Text under study START

43 to graduate DFEMS 14th Cycle Fire Academy today
The 14th Cycle of the Department of Fire and Emergency Medical Services is set to see off 43 new firefighters today.
Following the final stage of the fire academy—evaluation—that concluded this week, 43 cadets will gain the title of firefighter today after the graduation ceremony that will be held at the Kensington Resort Saipan.
According to a previous article on the Saipan Tribune, there were initially 52 cadets at the beginning of the academy. However, only 43 completed the first phase and successfully entered the second. Of the 43 cadets, seven were from Rota, six from Tinian, and 30 from the CNMI.
The first phase of the academy, also known as the Red phase, consisted of intense physical fitness training, discipline, and the ethics of being a cadet and being a firefighter. The cadets have now completed the academic phase and the hands-on and evaluation stage.
DFEMS launched the emergency Fire Academy earlier this year to make up for the loss of the nine firefighters who were terminated for refusing to get vaccinated. The department was left with only 114 personnel at that time.
Initially, the target date for the start of the academy was sometime around June, but that had to be pushed back. The academy officially began on July 19.
A total of 23 individuals initially signed a petition against the mandatory vaccination. However, a number of these individual eventually had themselves vaccinated and only nine were eventually terminated. Those nine individuals filed a lawsuit against the department and its commissioner, Dennis Mendiola.
Last September, Superior Court Associate Judge Joseph Camacho granted the agreement between the nine firefighters, DFEMS, and Mendiola to dismiss the case without prejudice. That means the plaintiffs can re-file their suit with the court if they choose.
Prior to that, on Sept. 13, the court issued an order denying the preliminary injunction to reinstate the terminated firefighters.
The court denied the plaintiff’s motion on three grounds: they failed to exhaust their administrative remedies, the preliminary injunction was not a proper remedy for economic harm, and the plaintiffs did not have a strong likelihood of success on the merits for any of their claims, the level of threat of irreparable harm was not present, and the public’s interest in protecting health outweighed the interest of plaintiffs.

Text under study END
Data records START

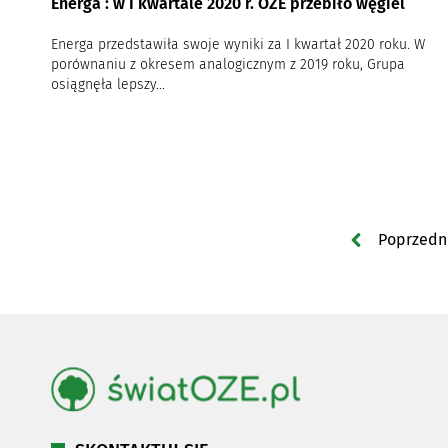
Energa : w I kwartale 2020 r. OZE przebiło węgiel
Energa przedstawiła swoje wyniki za I kwartał 2020 roku. W
porównaniu z okresem analogicznym z 2019 roku, Grupa
osiągnęła lepszy...
Poprzedn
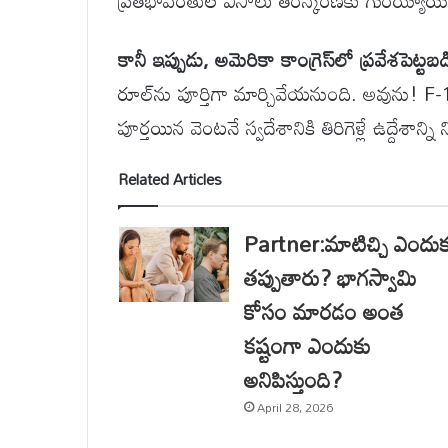
ప్రతిభావంతుల వీసాలు తిరస్కరణకు గురయ్యాయి
కానీ ఇప్పుడు, అమెరికా కాంగ్రెస్‌లో ప్రవేశపెట
రూల్‌ను పూర్తిగా మార్చివేయనుంది. అవును! F-
పూర్తయిన వెంటనే స్వదేశానికి తిరిగెళ్లే ఉద్దే
Related Articles
Partner:మాటిచ్చి ఎందు
తప్పుతారు? భాగస్వామి
కోసం మారడం అంత
కష్టంగా ఎందుకు
అనిపిస్తుంది?
April 28, 2026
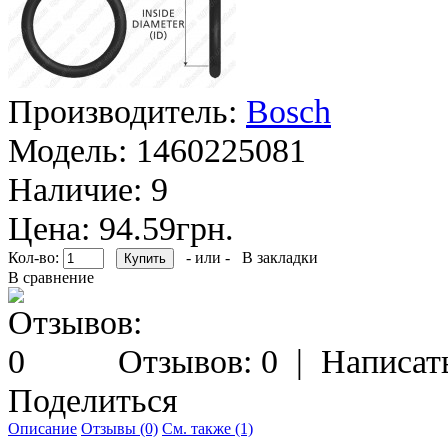
Производитель:
Bosch
Модель:
1460225081
Наличие:
9
Цена: 94.59грн.
Кол-во:
- или -
В закладки
В сравнение
Отзывов: 0
|
Написат
Поделиться
Описание
Отзывы (0)
См. также (1)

Data records END

→ Requirement 1
Can you revise the fire academy article, starting at "According to a" and ending at "and evaluation stage.", so that "Red phase" is replaced with "Recruit phase"?
→ Requirement 2
Answer these questions about the fire academy article:
(a) Where will the graduation ceremony be held?
(b) On what date did the academy officially begin?
(c) How many personnel was the department left with after the firefighters were terminated?
You won't need the lines.

→ Answer section 1
According to a previous article on the Saipan Tribune, there were initially 52 cadets at the beginning of the academy. However, only 43 completed the first phase and successfully entered the second. Of the 43 cadets, seven were from Rota, six from Tinian, and 30 from the CNMI.
The first phase of the academy, also known as the Recruit phase, consisted of intense physical fitness training, discipline, and the ethics of being a cadet and being a firefighter. The cadets have now completed the academic phase and the hands-on and evaluation stage.

→ Answer section 2
(a) At the Kensington Resort Saipan.
(b) July 19.
(c) 114.